Collection entries:
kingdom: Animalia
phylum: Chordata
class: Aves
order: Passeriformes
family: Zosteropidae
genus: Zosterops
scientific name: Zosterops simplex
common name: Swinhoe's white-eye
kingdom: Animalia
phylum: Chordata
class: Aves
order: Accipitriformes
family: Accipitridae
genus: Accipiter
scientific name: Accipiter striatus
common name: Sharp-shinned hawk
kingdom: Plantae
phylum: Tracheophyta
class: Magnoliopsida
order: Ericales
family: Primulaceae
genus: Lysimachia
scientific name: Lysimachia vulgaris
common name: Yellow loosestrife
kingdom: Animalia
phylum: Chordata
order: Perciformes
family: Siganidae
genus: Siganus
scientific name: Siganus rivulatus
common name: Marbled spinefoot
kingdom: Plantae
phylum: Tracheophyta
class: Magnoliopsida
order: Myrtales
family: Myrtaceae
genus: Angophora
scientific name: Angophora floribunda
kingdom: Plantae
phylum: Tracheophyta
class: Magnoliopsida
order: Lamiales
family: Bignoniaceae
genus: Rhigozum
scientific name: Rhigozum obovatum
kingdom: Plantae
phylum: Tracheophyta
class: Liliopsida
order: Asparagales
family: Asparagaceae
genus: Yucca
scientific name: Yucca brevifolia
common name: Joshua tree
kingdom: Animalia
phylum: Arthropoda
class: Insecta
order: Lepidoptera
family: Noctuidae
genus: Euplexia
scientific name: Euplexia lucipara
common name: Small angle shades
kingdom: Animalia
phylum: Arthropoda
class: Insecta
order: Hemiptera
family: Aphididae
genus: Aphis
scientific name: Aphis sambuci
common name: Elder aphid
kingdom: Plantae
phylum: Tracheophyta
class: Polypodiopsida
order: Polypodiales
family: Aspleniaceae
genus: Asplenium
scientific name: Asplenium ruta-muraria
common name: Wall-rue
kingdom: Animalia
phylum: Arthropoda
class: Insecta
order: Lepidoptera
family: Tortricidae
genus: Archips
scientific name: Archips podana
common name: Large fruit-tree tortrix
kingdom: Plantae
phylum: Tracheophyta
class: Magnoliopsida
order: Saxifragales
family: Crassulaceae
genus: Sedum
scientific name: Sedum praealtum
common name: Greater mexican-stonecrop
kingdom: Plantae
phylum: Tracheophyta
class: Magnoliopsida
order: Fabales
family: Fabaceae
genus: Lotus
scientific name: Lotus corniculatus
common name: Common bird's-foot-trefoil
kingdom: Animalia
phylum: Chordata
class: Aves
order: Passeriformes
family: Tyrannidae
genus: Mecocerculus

- [What to work on] Rewrite the records, putting "vernacular name" wherever "common name" appears and leaving everything else unchanged.

- [Written solution]
kingdom: Animalia
phylum: Chordata
class: Aves
order: Passeriformes
family: Zosteropidae
genus: Zosterops
scientific name: Zosterops simplex
vernacular name: Swinhoe's white-eye
kingdom: Animalia
phylum: Chordata
class: Aves
order: Accipitriformes
family: Accipitridae
genus: Accipiter
scientific name: Accipiter striatus
vernacular name: Sharp-shinned hawk
kingdom: Plantae
phylum: Tracheophyta
class: Magnoliopsida
order: Ericales
family: Primulaceae
genus: Lysimachia
scientific name: Lysimachia vulgaris
vernacular name: Yellow loosestrife
kingdom: Animalia
phylum: Chordata
order: Perciformes
family: Siganidae
genus: Siganus
scientific name: Siganus rivulatus
vernacular name: Marbled spinefoot
kingdom: Plantae
phylum: Tracheophyta
class: Magnoliopsida
order: Myrtales
family: Myrtaceae
genus: Angophora
scientific name: Angophora floribunda
kingdom: Plantae
phylum: Tracheophyta
class: Magnoliopsida
order: Lamiales
family: Bignoniaceae
genus: Rhigozum
scientific name: Rhigozum obovatum
kingdom: Plantae
phylum: Tracheophyta
class: Liliopsida
order: Asparagales
family: Asparagaceae
genus: Yucca
scientific name: Yucca brevifolia
vernacular name: Joshua tree
kingdom: Animalia
phylum: Arthropoda
class: Insecta
order: Lepidoptera
family: Noctuidae
genus: Euplexia
scientific name: Euplexia lucipara
vernacular name: Small angle shades
kingdom: Animalia
phylum: Arthropoda
class: Insecta
order: Hemiptera
family: Aphididae
genus: Aphis
scientific name: Aphis sambuci
vernacular name: Elder aphid
kingdom: Plantae
phylum: Tracheophyta
class: Polypodiopsida
order: Polypodiales
family: Aspleniaceae
genus: Asplenium
scientific name: Asplenium ruta-muraria
vernacular name: Wall-rue
kingdom: Animalia
phylum: Arthropoda
class: Insecta
order: Lepidoptera
family: Tortricidae
genus: Archips
scientific name: Archips podana
vernacular name: Large fruit-tree tortrix
kingdom: Plantae
phylum: Tracheophyta
class: Magnoliopsida
order: Saxifragales
family: Crassulaceae
genus: Sedum
scientific name: Sedum praealtum
vernacular name: Greater mexican-stonecrop
kingdom: Plantae
phylum: Tracheophyta
class: Magnoliopsida
order: Fabales
family: Fabaceae
genus: Lotus
scientific name: Lotus corniculatus
vernacular name: Common bird's-foot-trefoil
kingdom: Animalia
phylum: Chordata
class: Aves
order: Passeriformes
family: Tyrannidae
genus: Mecocerculus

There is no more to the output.